Nanopore DNA sequencing is portable and relatively cheap, allowing real time sequencing in the field.  We see the potential to use nanopore sequencing as an accessible educational experience. With a clear pipeline that Just Works(TM), a citizen scientist could do WIMP (What's in my pot?) analysis on their own samples without the need for any external tools.  Undergrad or high school students could follow the steps of the pipeline to learn about the basics of genome assembly.

# Why Nanopore is amazing
* Long reads, cheap, portable
* Comparison to the current standard (Illumina)
* Used for detecting ebola/zika?  Sent to space
* Sequencing in the jungle (tweet below!)
* Idea we care about: you should be able to take a random sample of stuff (ocean water?  dirt?) and sequence it cheaply and easily to find out what's there

To see a video of nanopore sequencing in the jungle, click on the below block of code and click the "Run" button at the top of this page.

In [23]:
%%html
<blockquote class="twitter-tweet" data-lang="en"><p lang="en" dir="ltr">Welcome to my laboratory :)<br><br>Sequencing long ribosomal cluster from plants, insects &amp; fungi in real-time in the Amazon rainforest. Within a few mins of <a href="https://twitter.com/nanopore?ref_src=twsrc%5Etfw">@nanopore</a> data generated, performed BLAST &amp; got correct hits!

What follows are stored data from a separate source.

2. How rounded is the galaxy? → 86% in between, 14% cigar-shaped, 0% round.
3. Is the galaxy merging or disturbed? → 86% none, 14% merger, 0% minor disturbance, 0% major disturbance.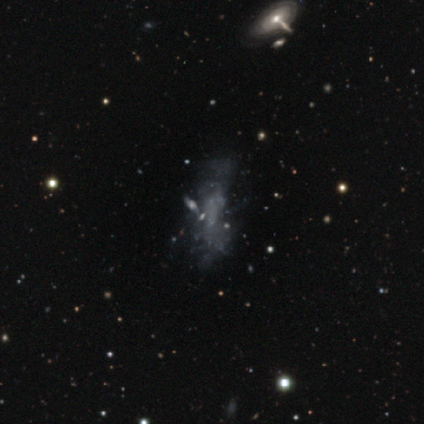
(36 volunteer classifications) This appears to be a featured or disk galaxy (56%) with no bar (95%), no spiral arms (100%) and no central bulge (90%). Merging: none (34%, tied with major disturbance).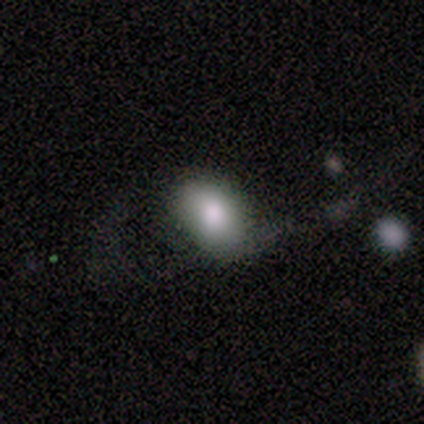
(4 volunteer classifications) smooth_or_featured: smooth (p=1.00)
how_rounded: in between (p=1.00)
merging: minor disturbance (p=0.50) [alt: none p=0.25]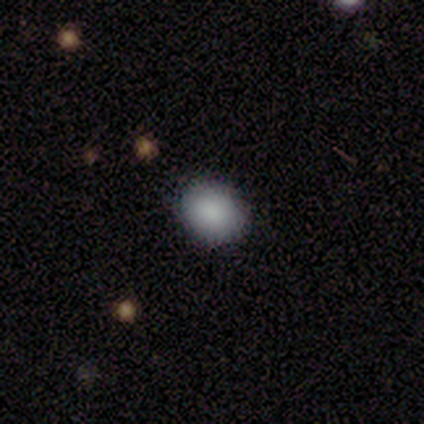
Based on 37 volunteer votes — smooth 81%, star or artifact 11%, featured or disk 8%. Down the decision tree: how rounded — in between (63%); merging — none (97%).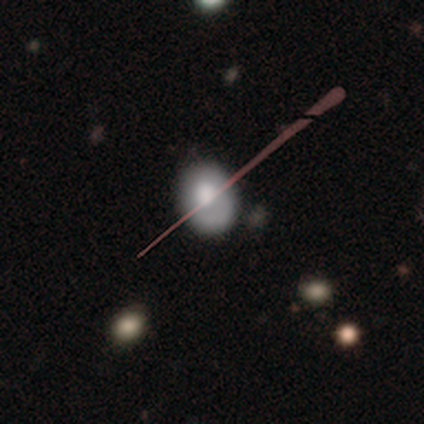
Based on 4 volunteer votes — Smooth or featured?
  - smooth: 50% * (tied)
  - star or artifact: 50% * (tied)
  - featured or disk: 0%
How rounded?
  - in between: 100% *
  - round: 0%
  - cigar-shaped: 0%
Merging?
  - none: 50% * (tied)
  - major disturbance: 50% * (tied)
  - minor disturbance: 0%
  - merger: 0%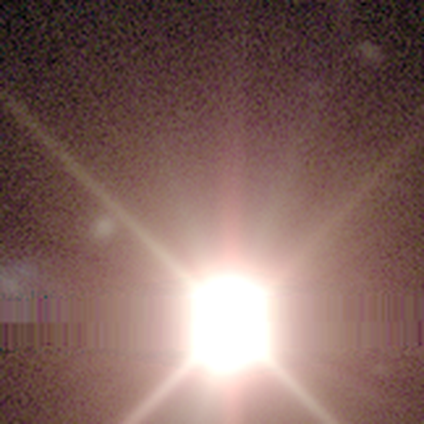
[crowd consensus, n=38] This is clearly a star or artifact rather than a galaxy (95%).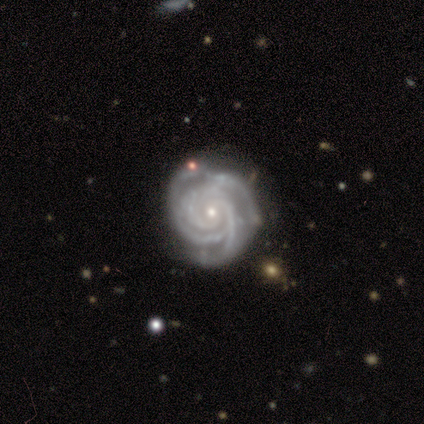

Dual indexing looks great for pooling many samples<a href="https://twitter.com/hashtag/junglegenomics?src=hash&amp;ref_src=twsrc%5Etfw">#junglegenomics</a> <a href="https://t.co/UQVjYfmU8U">pic.twitter.com/UQVjYfmU8U</a></p>&mdash; Aaron Pomerantz (@AaronPomerantz) <a href="https://twitter.com/AaronPomerantz/status/980873273348038656?ref_src=twsrc%5Etfw">April 2, 2018</a></blockquote>
<script async src="https://platform.twitter.com/widgets.js" charset="utf-8"></script>

# How Nanopore actually works
Insert a good paragraph description here:

My current understanding is just like, DNA strand pulled through a pore, current across pore changes depending on the nucleotide, you end up with an electrical signal in fast5 format that can be converted to a fasta file (could be fastq but no one trusts quality scores?)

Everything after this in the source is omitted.